QUOTED PASSAGE:
= Beginning of Section =
The days where university students live in glorified shoe boxes are gone. Today they can choose from student housing that boasts amenities usually associated with high-end luxury apartments.
“Twenty five years ago, amenities—if a community even had them—were relegated to basements without windows where students could watch a movie,” said JJ Smith, president of CA Student Living, a company that invests, develops and manages student housing assets.
Dorms on campuses are becoming increasingly modern and now focus on providing inviting, communal spaces. An example of this is the University of Chicago’s new Campus North Residential Commons, which opened in September.
The Studio Gang-designed facility at 55th Street and University Avenue supports 800 undergraduates in eight different houses. These residence halls aren’t restricted to freshman; students of every year live there. The modern housing has dining and retail options plus gardens, courtyards and open three-level communal hubs for studying, cooking or relaxing. There are also private rooms and kitchen facilities for students who want a more independent experience.
Before Campus North opened, Michael Higgins, an HFF associate director, helped the university sell off decades-old properties and three outdated residence halls. He said working with a university in this way was a unique situation. Many schools can’t afford to build new housing because of budget constraints, so they look to the private companies.
One of those companies is CA Student Living, and looking ahead Smith thinks newly constructed properties will have strong occupancy and growth.
“We will likely see 40,000 to 45,000 beds delivered nationwide over the next two to three years and we plan to deliver 3,500 and 4,500 beds each year through 2020. While that figure is down from a high of 60,000 in 2014 and 2015, there is a healthy supply in the pipeline that will likely be absorbed quickly,” Smith said.
In 2015, CA Student Living opened Chicago Infinite and Arc at Old Colony to more than 58,000 students in the Loop. The former office buildings at 28 E. Jackson Blvd. and 37 W. Van Buren St. are near at least 22 universities in downtown Chicago. They offer students amenities like free wifi and cable, a landscaped rooftop with fire pits and grills, a 24-hour gym, an on-site coffee shop and a club and lounge room. The fully-furnished, modern apartments range from studios to four-bedrooms, and most come with an in-unit washer and dryer, a 50-inch flat screen TV, hardwood-style floors, stainless steel appliances and quartz countertops.
“While creating a community is paramount, there’s also a renewed focus on well-being with indoor fitness centers and open, airy spaces such as balconies and outdoor decks,” Smith said.
However, Midwest university markets are playing catch-up to the south and west, Smith added. In those regions, available land plus a boost in college enrollment led to growth and lots of competition in the sector.
“Now, those same developers are seeking opportunities in the Midwest, but land tends to be ‘generationally’ owned and more difficult to attain. Developers need to get creative in land acquisitions and development plans,” Smith said.
Many developers aren’t limiting themselves to undergraduate students. They are targeting a wider range of tenants including graduate students, law students, medical students and recent graduates.
Scion Student Communities, which owns and operates more than 48,000 beds in campus markets, recently made a $1.6 billion purchase of three student housing portfolios across the country. In Chicago they operate 1237 West, which sits right next to DePaul’s campus at 1237 W. Fullerton. Previously, the property was exclusively for DePaul students, but now owned by Scion, it is open to all students and Lincoln Park residents.
Two more projects aimed at young professionals have popped up near the Illinois Medical District and University of Illinois at Chicago. PMG’s U apartments at 1350 S. Union and Related Midwest’s Landmark West Loop at 1035 W. Van Buren both focus on high-end amenities and creating a sense of community.
= End of Section =
STUDY QUESTIONS:
1. From the student housing article, extract the passage starting at "The days where" and ending at "opened in September.".
2. Please condense the paragraph of the student housing article that begins "In 2015, CA Student Living opened" into a short bulleted list of its main facts.
The rows after this text are not used for any of the work here.

DATASET ENTRIES:
= Beginning of Section =
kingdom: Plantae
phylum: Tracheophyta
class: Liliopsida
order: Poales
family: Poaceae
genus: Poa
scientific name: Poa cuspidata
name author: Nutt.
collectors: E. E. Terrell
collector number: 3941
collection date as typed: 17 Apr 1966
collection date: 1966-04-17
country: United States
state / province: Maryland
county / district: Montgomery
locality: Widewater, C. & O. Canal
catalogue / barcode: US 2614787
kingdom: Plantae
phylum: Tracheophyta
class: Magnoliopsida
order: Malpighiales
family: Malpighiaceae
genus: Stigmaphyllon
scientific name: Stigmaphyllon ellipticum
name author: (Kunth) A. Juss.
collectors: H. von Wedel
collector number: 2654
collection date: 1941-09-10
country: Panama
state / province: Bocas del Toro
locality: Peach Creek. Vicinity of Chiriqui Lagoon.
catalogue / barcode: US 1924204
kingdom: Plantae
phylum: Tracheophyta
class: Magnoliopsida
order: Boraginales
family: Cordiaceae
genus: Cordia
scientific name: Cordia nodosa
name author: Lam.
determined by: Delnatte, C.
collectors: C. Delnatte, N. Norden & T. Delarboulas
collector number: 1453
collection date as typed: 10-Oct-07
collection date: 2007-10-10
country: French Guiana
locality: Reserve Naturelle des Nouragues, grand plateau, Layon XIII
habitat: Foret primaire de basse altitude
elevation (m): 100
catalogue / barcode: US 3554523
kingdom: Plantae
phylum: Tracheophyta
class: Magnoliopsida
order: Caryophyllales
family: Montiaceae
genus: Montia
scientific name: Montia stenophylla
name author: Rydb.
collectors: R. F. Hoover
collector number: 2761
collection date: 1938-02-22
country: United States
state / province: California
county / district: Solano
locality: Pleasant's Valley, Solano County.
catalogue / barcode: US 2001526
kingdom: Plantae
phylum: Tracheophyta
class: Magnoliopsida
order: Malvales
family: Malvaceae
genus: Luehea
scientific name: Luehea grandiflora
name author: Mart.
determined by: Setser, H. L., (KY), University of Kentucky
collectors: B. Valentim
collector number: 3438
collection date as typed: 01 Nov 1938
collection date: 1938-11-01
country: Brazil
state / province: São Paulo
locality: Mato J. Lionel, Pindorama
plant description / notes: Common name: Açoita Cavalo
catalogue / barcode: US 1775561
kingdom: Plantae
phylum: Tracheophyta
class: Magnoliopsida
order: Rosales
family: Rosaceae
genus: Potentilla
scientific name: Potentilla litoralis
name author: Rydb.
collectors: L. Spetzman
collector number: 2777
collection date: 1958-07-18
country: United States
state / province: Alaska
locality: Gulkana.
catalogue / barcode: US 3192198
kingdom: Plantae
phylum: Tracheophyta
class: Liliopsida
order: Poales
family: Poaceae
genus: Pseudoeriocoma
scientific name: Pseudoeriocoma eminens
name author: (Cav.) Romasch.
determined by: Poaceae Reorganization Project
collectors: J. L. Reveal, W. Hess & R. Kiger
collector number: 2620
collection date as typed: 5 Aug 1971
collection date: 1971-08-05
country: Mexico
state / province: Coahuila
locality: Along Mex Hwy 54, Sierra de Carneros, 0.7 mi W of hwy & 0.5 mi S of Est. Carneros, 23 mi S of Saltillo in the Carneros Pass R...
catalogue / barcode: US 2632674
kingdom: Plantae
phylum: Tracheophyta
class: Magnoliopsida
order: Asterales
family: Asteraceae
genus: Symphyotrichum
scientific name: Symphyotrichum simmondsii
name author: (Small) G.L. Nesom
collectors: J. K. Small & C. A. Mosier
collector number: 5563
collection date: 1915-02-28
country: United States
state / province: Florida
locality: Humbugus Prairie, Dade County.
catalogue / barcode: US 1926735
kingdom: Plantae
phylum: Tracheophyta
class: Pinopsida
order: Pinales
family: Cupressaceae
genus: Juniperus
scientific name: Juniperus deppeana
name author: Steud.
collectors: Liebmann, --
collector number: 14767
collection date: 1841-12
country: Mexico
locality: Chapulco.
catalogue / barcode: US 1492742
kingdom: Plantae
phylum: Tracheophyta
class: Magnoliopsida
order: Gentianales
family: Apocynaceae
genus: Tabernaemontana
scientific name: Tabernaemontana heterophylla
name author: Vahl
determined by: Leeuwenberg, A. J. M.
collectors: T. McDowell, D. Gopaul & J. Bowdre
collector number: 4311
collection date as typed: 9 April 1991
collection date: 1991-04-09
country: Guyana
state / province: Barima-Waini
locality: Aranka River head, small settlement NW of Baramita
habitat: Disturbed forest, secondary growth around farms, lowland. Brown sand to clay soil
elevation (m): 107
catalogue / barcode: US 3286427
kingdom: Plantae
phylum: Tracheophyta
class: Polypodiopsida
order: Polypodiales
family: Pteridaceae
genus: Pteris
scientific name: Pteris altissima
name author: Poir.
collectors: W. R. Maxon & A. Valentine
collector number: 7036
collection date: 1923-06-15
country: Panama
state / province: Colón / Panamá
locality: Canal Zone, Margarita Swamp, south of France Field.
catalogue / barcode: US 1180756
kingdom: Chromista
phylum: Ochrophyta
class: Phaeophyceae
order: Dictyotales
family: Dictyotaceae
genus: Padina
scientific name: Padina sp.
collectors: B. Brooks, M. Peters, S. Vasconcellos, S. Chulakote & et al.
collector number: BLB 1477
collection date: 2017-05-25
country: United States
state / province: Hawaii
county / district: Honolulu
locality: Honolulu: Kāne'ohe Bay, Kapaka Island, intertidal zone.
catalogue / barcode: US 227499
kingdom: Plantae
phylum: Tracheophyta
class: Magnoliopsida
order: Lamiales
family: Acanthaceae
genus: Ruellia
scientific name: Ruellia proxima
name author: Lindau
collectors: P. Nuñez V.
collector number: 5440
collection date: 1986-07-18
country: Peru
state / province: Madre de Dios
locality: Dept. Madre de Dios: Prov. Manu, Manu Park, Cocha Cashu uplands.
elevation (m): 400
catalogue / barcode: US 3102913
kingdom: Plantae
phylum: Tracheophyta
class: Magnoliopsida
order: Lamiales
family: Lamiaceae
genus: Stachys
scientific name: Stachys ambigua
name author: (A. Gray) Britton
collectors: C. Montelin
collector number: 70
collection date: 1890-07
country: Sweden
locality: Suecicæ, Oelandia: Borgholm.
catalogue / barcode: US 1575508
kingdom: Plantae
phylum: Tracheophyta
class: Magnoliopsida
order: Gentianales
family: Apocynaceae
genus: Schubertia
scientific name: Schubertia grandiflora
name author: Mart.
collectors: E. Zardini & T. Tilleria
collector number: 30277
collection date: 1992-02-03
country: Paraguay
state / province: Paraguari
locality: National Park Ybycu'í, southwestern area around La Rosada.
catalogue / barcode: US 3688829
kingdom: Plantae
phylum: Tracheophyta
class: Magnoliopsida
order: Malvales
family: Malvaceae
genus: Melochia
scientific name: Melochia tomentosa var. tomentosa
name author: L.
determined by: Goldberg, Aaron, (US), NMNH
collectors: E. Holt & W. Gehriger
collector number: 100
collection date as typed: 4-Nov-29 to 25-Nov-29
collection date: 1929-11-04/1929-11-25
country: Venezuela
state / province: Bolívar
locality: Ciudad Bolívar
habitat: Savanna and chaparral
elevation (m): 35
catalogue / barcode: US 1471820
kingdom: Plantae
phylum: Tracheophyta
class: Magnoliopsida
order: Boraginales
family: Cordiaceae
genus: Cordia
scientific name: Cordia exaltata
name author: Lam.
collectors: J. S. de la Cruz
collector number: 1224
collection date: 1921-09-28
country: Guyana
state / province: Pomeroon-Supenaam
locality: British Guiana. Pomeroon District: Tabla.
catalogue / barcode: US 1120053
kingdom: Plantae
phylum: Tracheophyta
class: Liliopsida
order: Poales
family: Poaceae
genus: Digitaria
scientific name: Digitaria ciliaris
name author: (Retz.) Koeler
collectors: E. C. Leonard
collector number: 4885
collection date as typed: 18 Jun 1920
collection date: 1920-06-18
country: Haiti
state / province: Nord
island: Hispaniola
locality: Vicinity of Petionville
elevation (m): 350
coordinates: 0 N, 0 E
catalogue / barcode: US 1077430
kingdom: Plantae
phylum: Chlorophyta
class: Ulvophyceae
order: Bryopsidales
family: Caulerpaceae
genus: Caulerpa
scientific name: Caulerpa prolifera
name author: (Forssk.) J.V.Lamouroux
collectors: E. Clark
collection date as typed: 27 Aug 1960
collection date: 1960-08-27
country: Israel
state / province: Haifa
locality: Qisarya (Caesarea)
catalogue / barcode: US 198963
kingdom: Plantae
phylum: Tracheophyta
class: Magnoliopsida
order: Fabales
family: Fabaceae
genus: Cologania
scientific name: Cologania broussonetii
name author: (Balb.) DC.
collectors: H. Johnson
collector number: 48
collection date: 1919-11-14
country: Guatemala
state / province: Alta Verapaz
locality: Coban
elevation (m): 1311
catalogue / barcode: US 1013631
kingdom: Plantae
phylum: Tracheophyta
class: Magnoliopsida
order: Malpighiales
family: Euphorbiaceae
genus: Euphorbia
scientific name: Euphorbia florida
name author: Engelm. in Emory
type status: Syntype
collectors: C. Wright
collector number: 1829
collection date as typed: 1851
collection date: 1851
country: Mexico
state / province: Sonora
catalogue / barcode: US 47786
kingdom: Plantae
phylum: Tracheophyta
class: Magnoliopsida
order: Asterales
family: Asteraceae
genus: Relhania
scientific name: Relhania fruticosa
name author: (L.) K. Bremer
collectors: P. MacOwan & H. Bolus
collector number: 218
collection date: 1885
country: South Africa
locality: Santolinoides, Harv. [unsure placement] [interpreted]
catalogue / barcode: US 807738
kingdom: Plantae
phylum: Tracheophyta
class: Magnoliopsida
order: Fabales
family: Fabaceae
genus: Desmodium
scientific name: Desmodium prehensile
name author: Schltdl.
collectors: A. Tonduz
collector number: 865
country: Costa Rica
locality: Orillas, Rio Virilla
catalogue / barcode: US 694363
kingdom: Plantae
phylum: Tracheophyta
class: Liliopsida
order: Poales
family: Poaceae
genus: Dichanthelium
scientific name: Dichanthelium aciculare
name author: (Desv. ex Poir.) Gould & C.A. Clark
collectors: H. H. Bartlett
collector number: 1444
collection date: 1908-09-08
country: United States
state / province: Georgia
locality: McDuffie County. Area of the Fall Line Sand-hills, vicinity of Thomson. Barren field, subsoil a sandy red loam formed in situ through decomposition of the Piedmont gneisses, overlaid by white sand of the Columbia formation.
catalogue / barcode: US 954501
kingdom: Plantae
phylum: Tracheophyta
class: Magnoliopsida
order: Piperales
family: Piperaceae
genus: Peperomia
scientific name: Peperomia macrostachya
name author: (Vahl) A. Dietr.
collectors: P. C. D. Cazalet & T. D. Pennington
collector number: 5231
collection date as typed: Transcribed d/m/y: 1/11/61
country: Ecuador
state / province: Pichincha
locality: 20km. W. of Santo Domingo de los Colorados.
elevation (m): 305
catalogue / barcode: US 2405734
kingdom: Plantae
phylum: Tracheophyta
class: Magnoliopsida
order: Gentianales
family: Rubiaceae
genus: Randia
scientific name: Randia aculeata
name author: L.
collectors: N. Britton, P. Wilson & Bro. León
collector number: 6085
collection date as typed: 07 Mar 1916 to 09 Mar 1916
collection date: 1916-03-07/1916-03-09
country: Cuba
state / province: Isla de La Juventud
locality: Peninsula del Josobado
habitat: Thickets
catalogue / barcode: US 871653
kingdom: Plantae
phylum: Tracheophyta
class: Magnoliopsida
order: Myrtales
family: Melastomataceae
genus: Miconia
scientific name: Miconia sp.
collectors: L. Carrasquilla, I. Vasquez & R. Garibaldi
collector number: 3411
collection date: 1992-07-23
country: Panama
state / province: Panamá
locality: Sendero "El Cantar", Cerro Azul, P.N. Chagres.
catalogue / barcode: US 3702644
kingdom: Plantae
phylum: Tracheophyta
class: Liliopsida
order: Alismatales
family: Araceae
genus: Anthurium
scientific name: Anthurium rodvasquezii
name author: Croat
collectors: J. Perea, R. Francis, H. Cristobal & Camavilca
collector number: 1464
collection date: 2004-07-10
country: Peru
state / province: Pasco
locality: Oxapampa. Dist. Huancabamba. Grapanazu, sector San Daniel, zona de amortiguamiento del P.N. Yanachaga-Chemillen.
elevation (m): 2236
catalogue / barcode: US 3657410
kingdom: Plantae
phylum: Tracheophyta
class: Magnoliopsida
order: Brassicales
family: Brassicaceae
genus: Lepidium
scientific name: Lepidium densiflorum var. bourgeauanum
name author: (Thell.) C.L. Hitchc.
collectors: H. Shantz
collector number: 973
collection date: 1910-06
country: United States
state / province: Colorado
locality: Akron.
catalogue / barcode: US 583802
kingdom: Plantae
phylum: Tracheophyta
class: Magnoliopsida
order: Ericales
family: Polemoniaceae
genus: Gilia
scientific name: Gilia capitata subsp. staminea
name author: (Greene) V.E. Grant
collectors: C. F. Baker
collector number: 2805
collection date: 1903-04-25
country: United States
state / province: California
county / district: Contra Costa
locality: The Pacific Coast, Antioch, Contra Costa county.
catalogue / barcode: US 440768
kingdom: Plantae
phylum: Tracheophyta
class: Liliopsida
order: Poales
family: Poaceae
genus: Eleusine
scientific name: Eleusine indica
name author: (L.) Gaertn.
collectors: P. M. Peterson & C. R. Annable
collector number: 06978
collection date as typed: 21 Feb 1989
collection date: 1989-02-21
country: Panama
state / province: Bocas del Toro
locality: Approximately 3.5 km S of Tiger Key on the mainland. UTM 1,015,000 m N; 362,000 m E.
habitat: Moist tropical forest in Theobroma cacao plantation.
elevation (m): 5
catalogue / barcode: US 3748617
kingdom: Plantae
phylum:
= End of Section =
EXPECTED OUTPUTS:
1.
The days where university students live in glorified shoe boxes are gone. Today they can choose from student housing that boasts amenities usually associated with high-end luxury apartments.
“Twenty five years ago, amenities—if a community even had them—were relegated to basements without windows where students could watch a movie,” said JJ Smith, president of CA Student Living, a company that invests, develops and manages student housing assets.
Dorms on campuses are becoming increasingly modern and now focus on providing inviting, communal spaces. An example of this is the University of Chicago’s new Campus North Residential Commons, which opened in September.

2.
- In 2015, CA Student Living opened Chicago Infinite and Arc at Old Colony to more than 58,000 students in the Loop.
- Both are former office buildings, at 28 E. Jackson Blvd. and 37 W. Van Buren St., near at least 22 downtown Chicago universities.
- Amenities: free wifi and cable, a landscaped rooftop with fire pits and grills, a 24-hour gym, an on-site coffee shop, and a club and lounge room.
- Apartments are fully furnished and modern, ranging from studios to four-bedrooms.
- Most units have an in-unit washer and dryer, a 50-inch flat screen TV, hardwood-style floors, stainless steel appliances and quartz countertops.